Why do you look in these areas? Well, because that is where a person…or a business…can find a place to achieve a competitive advantage. Being a “first-mover” or a “second-mover” into a market is a way to achieve exceptional returns…at least for a short time period. And, this is plenty of incentive to draw people into the effort.

It is a highly risky effort and a lot of people and businesses fail because it is so risky. But, the incentives are substantial enough that people are continually drawn into the exercise.
A competitive advantage may not last for a very long time. People that find opportunities to arbitrage markets…traders…may find segments in a market place to exploit for a period of time…but, over time competitive advantage does not seem to last for specific trading schemes…see Enron and Long Term Capital Management. In such cases, you need to keep coming up with something new. That is what businesses producing Information Goods do.

One of the games played in the financial services area…and I have experienced this in my professional life beginning in the 1960s…is to find the hole in the regulatory structure. It is a game that the regulators are always behind in. The private sector does something…the regulators close the gap with new regulations…the private sector finds a way around this…and the regulators have to close the gap again. And, the game goes on and on because the incentives are such that it is still worthwhile to the private sector to continue to innovate.

Furthermore, anything the government does sets up incentives. And that is why the Obama “recovery plan” is so important…it changes a lot of the incentives that exist within the economy…for better or for worse. Notice the long, long lines of governors, mayors, and other officials that have gathered with their hands out for funds from the “recovery plan”. I am not going to comment any further on the “recovery plan” at this time other than to just highlight the fact that this plan changes incentives…regardless of how much stimulus it provides.

But, to be an equal-opportunity critic, I must mention that the previous administration created incentives that resulted in the present financial crisis. Maintaining negative real rates of interest for at least 18 months created plenty of incentive to leverage and innovate in financial structures and instruments. This period of innovation has created a massive crisis with respect to asset values. (For more on this see my blog post “AIG and Our Core Economic Issue: Unknown Asset Values” http://seekingalpha.com/article/123867-aig-and-our-core-economic-issue-unknown-asset-values.) In my mind, there is going to have to be a resolution to the asset value problem before any stimulus package is going to have much of an effect on the economy.

Anytime the government attempts to impose its hand on the private sector “things happen.” The government is just not attuned to enter the very complex tangled web of the real world with simplistic plans to “set things straight.” Even within the government public officials have started pointing fingers at each other when events don’t go as desired. Last night I saw Barney Frank interviewed by Rachael Maddow. Frank made it very clear that we got into the AIG mess because “the Fed”, without coming to Congress, gave AIG $85 billion last September and this started off all the mess. And, the reason why this bonus thing and other events have occurred is that “the Fed” without the advice or consultation of Congress gave AIG the $85 billion with “no strings attached”!

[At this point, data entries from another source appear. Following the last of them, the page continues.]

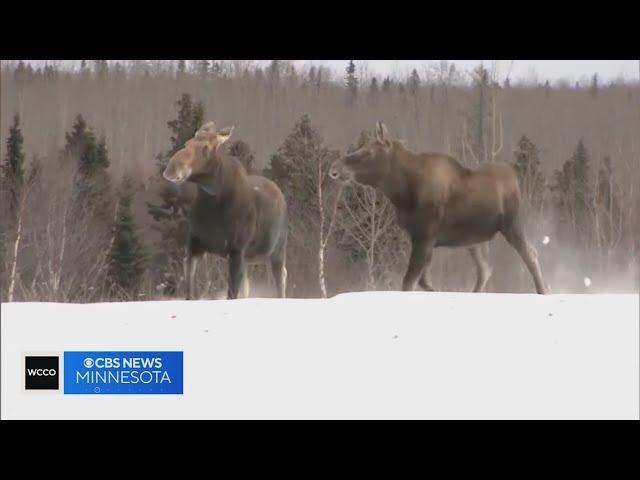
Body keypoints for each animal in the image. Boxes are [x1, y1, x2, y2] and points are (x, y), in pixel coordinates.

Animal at [162, 122, 288, 298]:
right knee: (247, 286)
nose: (172, 168)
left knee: (281, 277)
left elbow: (231, 294)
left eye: (206, 147)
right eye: (187, 143)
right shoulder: (194, 246)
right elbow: (189, 293)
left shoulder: (237, 250)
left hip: (277, 251)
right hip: (249, 259)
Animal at [330, 121, 544, 292]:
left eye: (368, 152)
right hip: (474, 240)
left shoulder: (424, 236)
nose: (334, 169)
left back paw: (542, 291)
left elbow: (409, 282)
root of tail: (515, 177)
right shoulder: (421, 239)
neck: (401, 192)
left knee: (531, 254)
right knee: (485, 269)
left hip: (511, 224)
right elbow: (422, 282)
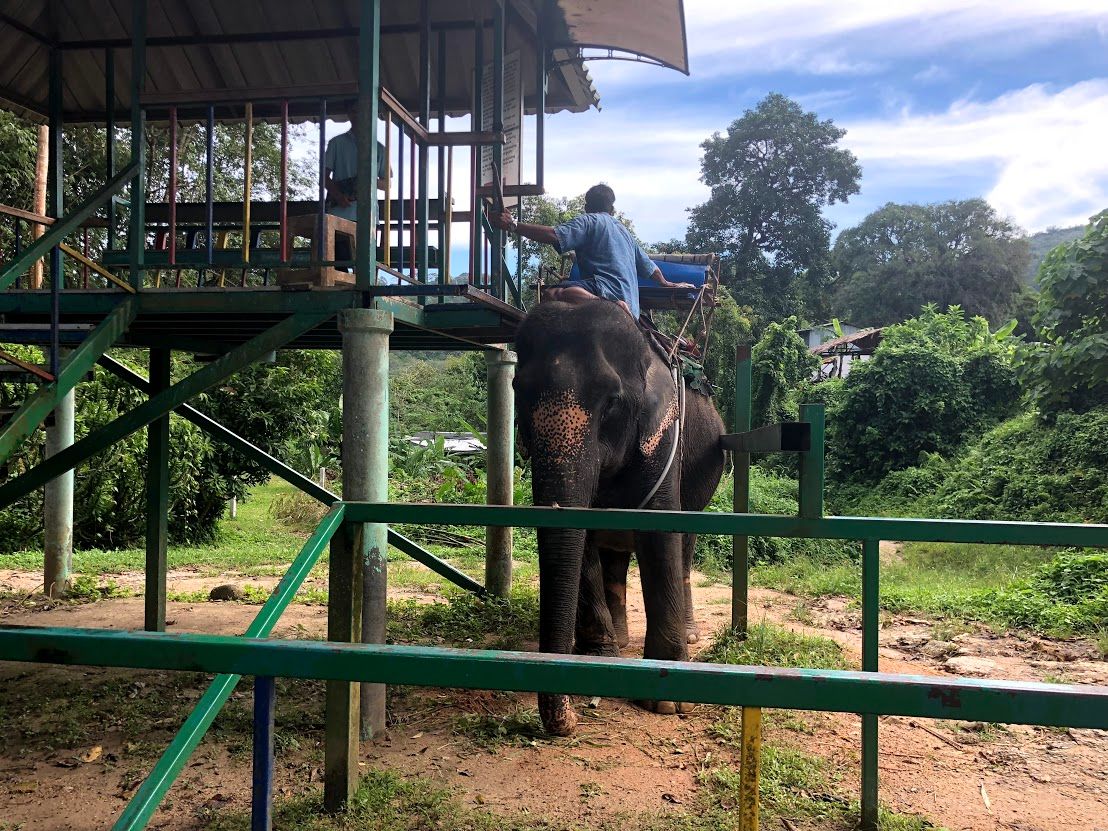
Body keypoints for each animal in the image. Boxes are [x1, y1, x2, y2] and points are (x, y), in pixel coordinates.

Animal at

Wow! Go figur’ that, will ya!

Now, the Wall Street Journal has the headline this morning…”Obama to Avoid Auto Bankruptcies.” The “experts” in the government, we are told, are going to restructure General Motors Corp. and Chrysler LLC outside of the bankruptcy courts. This, we are expected to believe, will give the taxpayers a better and more protected solution than will a court solution. We wait the conclusion…

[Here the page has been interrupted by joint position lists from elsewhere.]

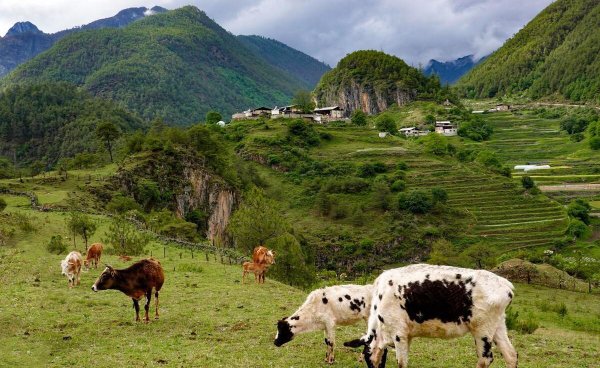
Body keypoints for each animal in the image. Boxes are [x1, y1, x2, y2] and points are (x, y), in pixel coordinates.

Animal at [344, 264, 516, 368]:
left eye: (366, 357)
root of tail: (506, 285)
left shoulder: (399, 333)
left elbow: (401, 362)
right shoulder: (407, 336)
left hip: (483, 329)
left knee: (485, 359)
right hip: (498, 325)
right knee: (511, 355)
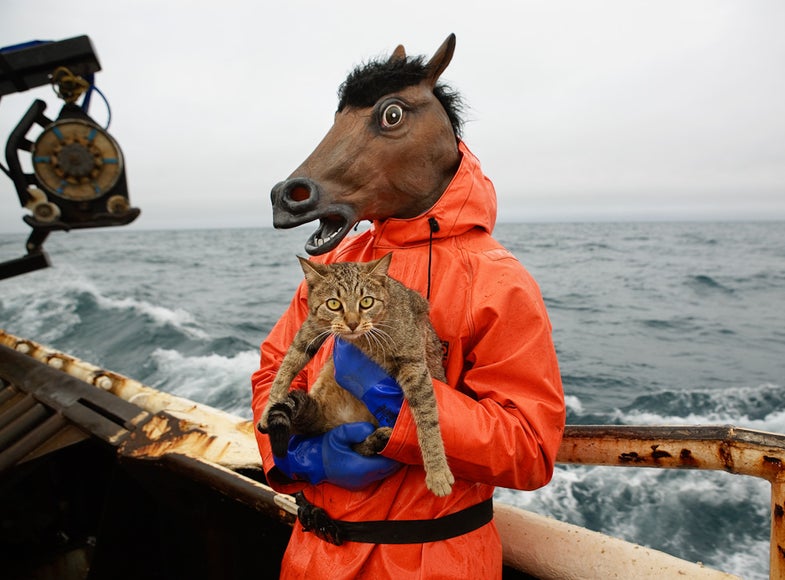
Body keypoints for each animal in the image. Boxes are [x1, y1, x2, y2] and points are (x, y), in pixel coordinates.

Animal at [258, 251, 454, 496]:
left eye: (366, 302)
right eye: (334, 304)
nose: (352, 323)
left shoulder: (414, 364)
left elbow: (427, 418)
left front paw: (437, 470)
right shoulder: (311, 327)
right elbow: (287, 365)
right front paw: (267, 409)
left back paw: (382, 438)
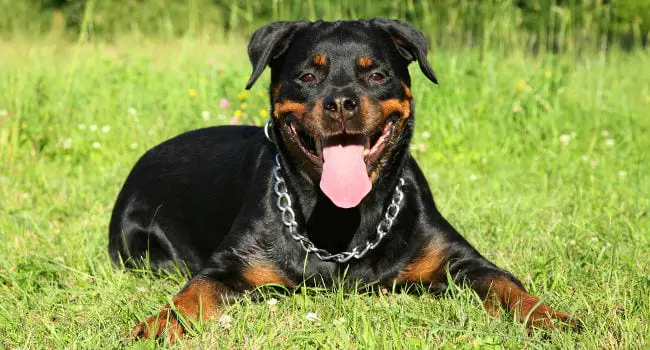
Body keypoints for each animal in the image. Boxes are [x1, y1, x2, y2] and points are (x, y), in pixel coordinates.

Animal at [109, 19, 576, 342]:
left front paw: (551, 317)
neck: (341, 219)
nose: (341, 102)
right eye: (308, 76)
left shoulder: (460, 259)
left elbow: (505, 284)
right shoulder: (229, 265)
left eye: (376, 74)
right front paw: (157, 326)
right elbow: (192, 294)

The real world is tough. People don’t always do what you want them to do. Incentives matter. We must be careful about the incentives we are creating for the future, for one other fact from the field of economics is very clear: sometimes it takes a long time for the full effect of incentives to work their way through an economy. As a consequence, we can often lose sight of the cause of a problem because the incentives that created the problem are embedded somewhere in the distant past.